See here for more details:  https://esrc.ukri.org/funding/funding-opportunities/innovation-in-social-care-collaborative-grants/

The potential scope of this work is broad.

  • ‘Social care’ is used here as a broad term covering provision of help and support (whatever age – including children and young people, working age adults, and older people) to enable people to lead fulfilling, independent and healthy lives, improve their quality of life or keep them safe from harm.
  • It encompasses the care provided privately in the home either by relatives, paid carers, or by people themselves (‘self care’), and more formal sectors such as care homes, children’s residential care, supported living, care provided in NHS primary and secondary care settings, and financial benefits and allowances.
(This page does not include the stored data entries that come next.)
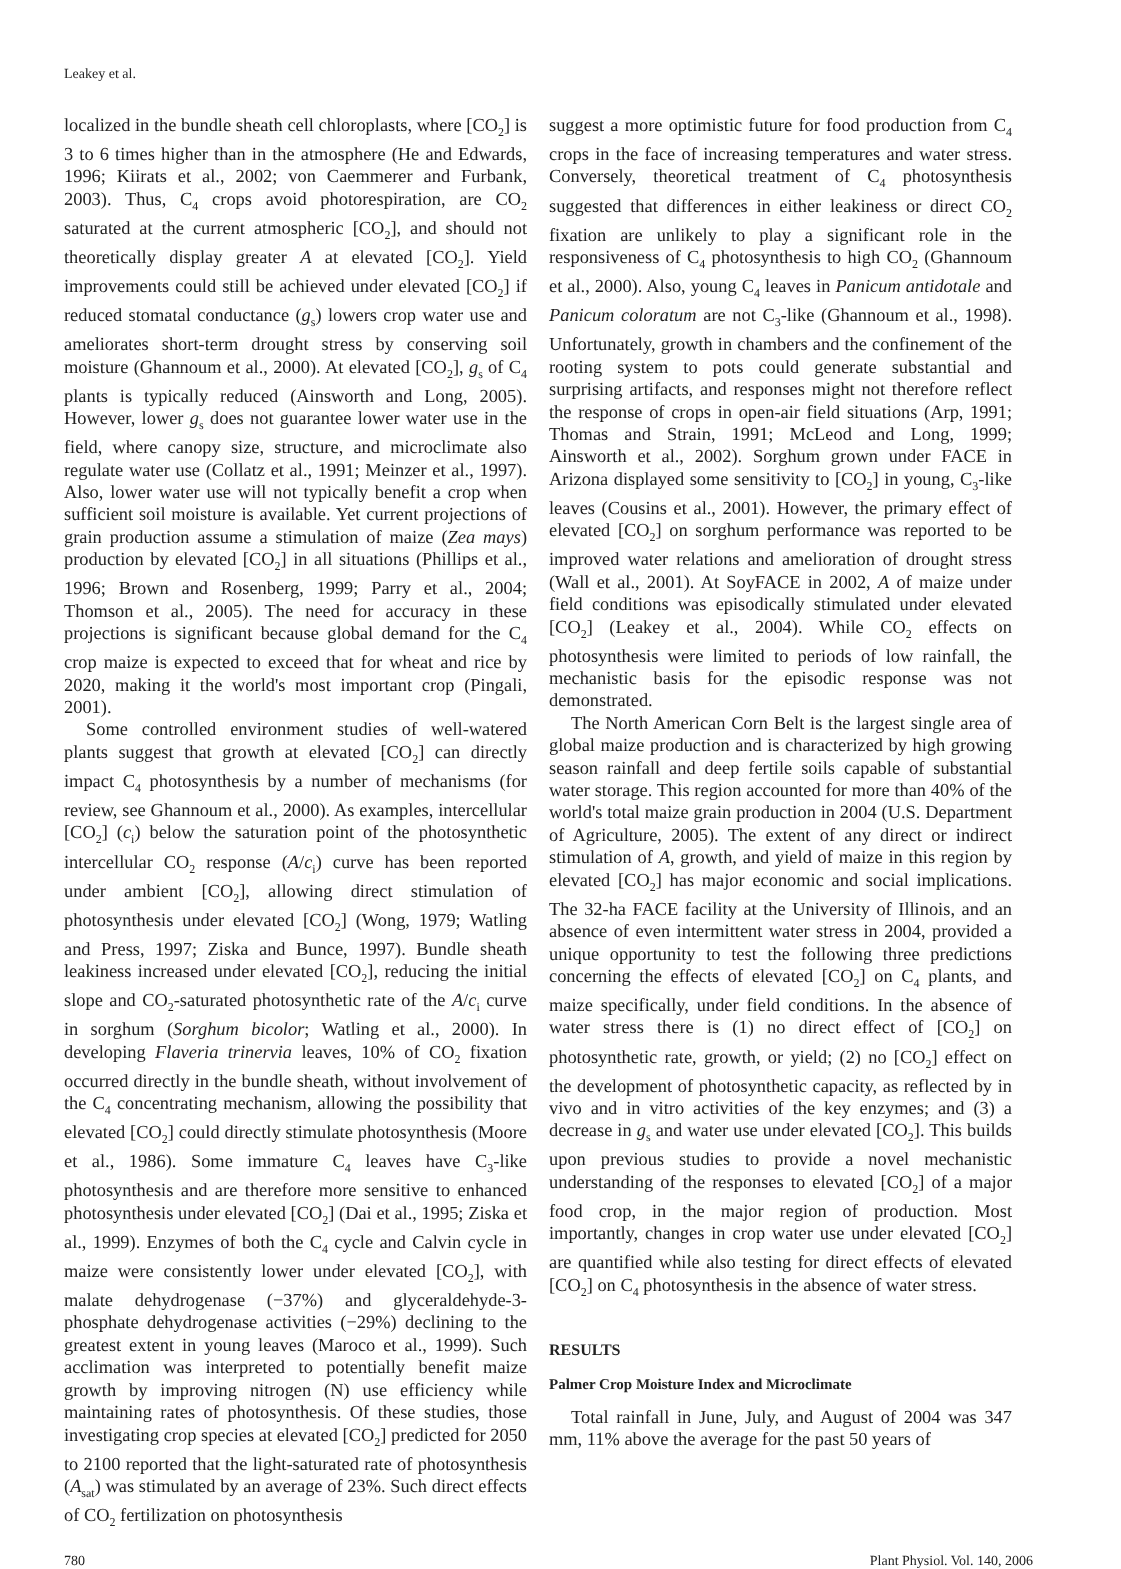Leakey et al.
localized in the bundle sheath cell chloroplasts, where [CO<sub>2</sub>] is 3 to 6 times higher than in the atmosphere (He and Edwards, 1996; Kiirats et al., 2002; von Caemmerer and Furbank, 2003). Thus, C<sub>4</sub> crops avoid photorespiration, are CO<sub>2</sub> saturated at the current atmospheric [CO<sub>2</sub>], and should not theoretically display greater A at elevated [CO<sub>2</sub>]. Yield improvements could still be achieved under elevated [CO<sub>2</sub>] if reduced stomatal conductance (g<sub>s</sub>) lowers crop water use and ameliorates short-term drought stress by conserving soil moisture (Ghannoum et al., 2000). At elevated [CO<sub>2</sub>], g<sub>s</sub> of C<sub>4</sub> plants is typically reduced (Ainsworth and Long, 2005). However, lower g<sub>s</sub> does not guarantee lower water use in the field, where canopy size, structure, and microclimate also regulate water use (Collatz et al., 1991; Meinzer et al., 1997). Also, lower water use will not typically benefit a crop when sufficient soil moisture is available. Yet current projections of grain production assume a stimulation of maize (Zea mays) production by elevated [CO<sub>2</sub>] in all situations (Phillips et al., 1996; Brown and Rosenberg, 1999; Parry et al., 2004; Thomson et al., 2005). The need for accuracy in these projections is significant because global demand for the C<sub>4</sub> crop maize is expected to exceed that for wheat and rice by 2020, making it the world's most important crop (Pingali, 2001).
Some controlled environment studies of well-watered plants suggest that growth at elevated [CO<sub>2</sub>] can directly impact C<sub>4</sub> photosynthesis by a number of mechanisms (for review, see Ghannoum et al., 2000). As examples, intercellular [CO<sub>2</sub>] (c<sub>i</sub>) below the saturation point of the photosynthetic intercellular CO<sub>2</sub> response (A/c<sub>i</sub>) curve has been reported under ambient [CO<sub>2</sub>], allowing direct stimulation of photosynthesis under elevated [CO<sub>2</sub>] (Wong, 1979; Watling and Press, 1997; Ziska and Bunce, 1997). Bundle sheath leakiness increased under elevated [CO<sub>2</sub>], reducing the initial slope and CO<sub>2</sub>-saturated photosynthetic rate of the A/c<sub>i</sub> curve in sorghum (Sorghum bicolor; Watling et al., 2000). In developing Flaveria trinervia leaves, 10% of CO<sub>2</sub> fixation occurred directly in the bundle sheath, without involvement of the C<sub>4</sub> concentrating mechanism, allowing the possibility that elevated [CO<sub>2</sub>] could directly stimulate photosynthesis (Moore et al., 1986). Some immature C<sub>4</sub> leaves have C<sub>3</sub>-like photosynthesis and are therefore more sensitive to enhanced photosynthesis under elevated [CO<sub>2</sub>] (Dai et al., 1995; Ziska et al., 1999). Enzymes of both the C<sub>4</sub> cycle and Calvin cycle in maize were consistently lower under elevated [CO<sub>2</sub>], with malate dehydrogenase (−37%) and glyceraldehyde-3-phosphate dehydrogenase activities (−29%) declining to the greatest extent in young leaves (Maroco et al., 1999). Such acclimation was interpreted to potentially benefit maize growth by improving nitrogen (N) use efficiency while maintaining rates of photosynthesis. Of these studies, those investigating crop species at elevated [CO<sub>2</sub>] predicted for 2050 to 2100 reported that the light-saturated rate of photosynthesis (A<sub>sat</sub>) was stimulated by an average of 23%. Such direct effects of CO<sub>2</sub> fertilization on photosynthesis
suggest a more optimistic future for food production from C<sub>4</sub> crops in the face of increasing temperatures and water stress. Conversely, theoretical treatment of C<sub>4</sub> photosynthesis suggested that differences in either leakiness or direct CO<sub>2</sub> fixation are unlikely to play a significant role in the responsiveness of C<sub>4</sub> photosynthesis to high CO<sub>2</sub> (Ghannoum et al., 2000). Also, young C<sub>4</sub> leaves in Panicum antidotale and Panicum coloratum are not C<sub>3</sub>-like (Ghannoum et al., 1998). Unfortunately, growth in chambers and the confinement of the rooting system to pots could generate substantial and surprising artifacts, and responses might not therefore reflect the response of crops in open-air field situations (Arp, 1991; Thomas and Strain, 1991; McLeod and Long, 1999; Ainsworth et al., 2002). Sorghum grown under FACE in Arizona displayed some sensitivity to [CO<sub>2</sub>] in young, C<sub>3</sub>-like leaves (Cousins et al., 2001). However, the primary effect of elevated [CO<sub>2</sub>] on sorghum performance was reported to be improved water relations and amelioration of drought stress (Wall et al., 2001). At SoyFACE in 2002, A of maize under field conditions was episodically stimulated under elevated [CO<sub>2</sub>] (Leakey et al., 2004). While CO<sub>2</sub> effects on photosynthesis were limited to periods of low rainfall, the mechanistic basis for the episodic response was not demonstrated.
The North American Corn Belt is the largest single area of global maize production and is characterized by high growing season rainfall and deep fertile soils capable of substantial water storage. This region accounted for more than 40% of the world's total maize grain production in 2004 (U.S. Department of Agriculture, 2005). The extent of any direct or indirect stimulation of A, growth, and yield of maize in this region by elevated [CO<sub>2</sub>] has major economic and social implications. The 32-ha FACE facility at the University of Illinois, and an absence of even intermittent water stress in 2004, provided a unique opportunity to test the following three predictions concerning the effects of elevated [CO<sub>2</sub>] on C<sub>4</sub> plants, and maize specifically, under field conditions. In the absence of water stress there is (1) no direct effect of [CO<sub>2</sub>] on photosynthetic rate, growth, or yield; (2) no [CO<sub>2</sub>] effect on the development of photosynthetic capacity, as reflected by in vivo and in vitro activities of the key enzymes; and (3) a decrease in g<sub>s</sub> and water use under elevated [CO<sub>2</sub>]. This builds upon previous studies to provide a novel mechanistic understanding of the responses to elevated [CO<sub>2</sub>] of a major food crop, in the major region of production. Most importantly, changes in crop water use under elevated [CO<sub>2</sub>] are quantified while also testing for direct effects of elevated [CO<sub>2</sub>] on C<sub>4</sub> photosynthesis in the absence of water stress.
RESULTS
Palmer Crop Moisture Index and Microclimate
Total rainfall in June, July, and August of 2004 was 347 mm, 11% above the average for the past 50 years of
780 Plant Physiol. Vol. 140, 2006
  • ESRC welcome research to support the uptake of innovation at the interfaces between health and social care, and between social care and wider services. It can include statutory and non statutory providers as well as wider and atypical care arrangements. ESRC particularly welcome proposals that seek to understand and influence change across different aspects of the care system, at transitions between different ‘types’ of care, or in under researched areas such as self care, self funders, and private provision. Or interactions with health care and other services and organisations not usually associated with social care, but which impact on people’s lives including welfare, housing, education, transport, leisure and retail sectors.
  • The definition of innovation is similarly broad, including that within and of systems, practices, organisations, processes, products and funding.
  • ESRC recognise that innovating in such a complex and financially stretched system is hard and takes time, and that innovation is often linked to attempts to save costs. In view of this proposals that take a broader approach to the potential impacts of innovation including, in particular, how change can be spread and scaled to deliver improved wellbeing, impacts on the workforce and increased efficiency would be welcomed.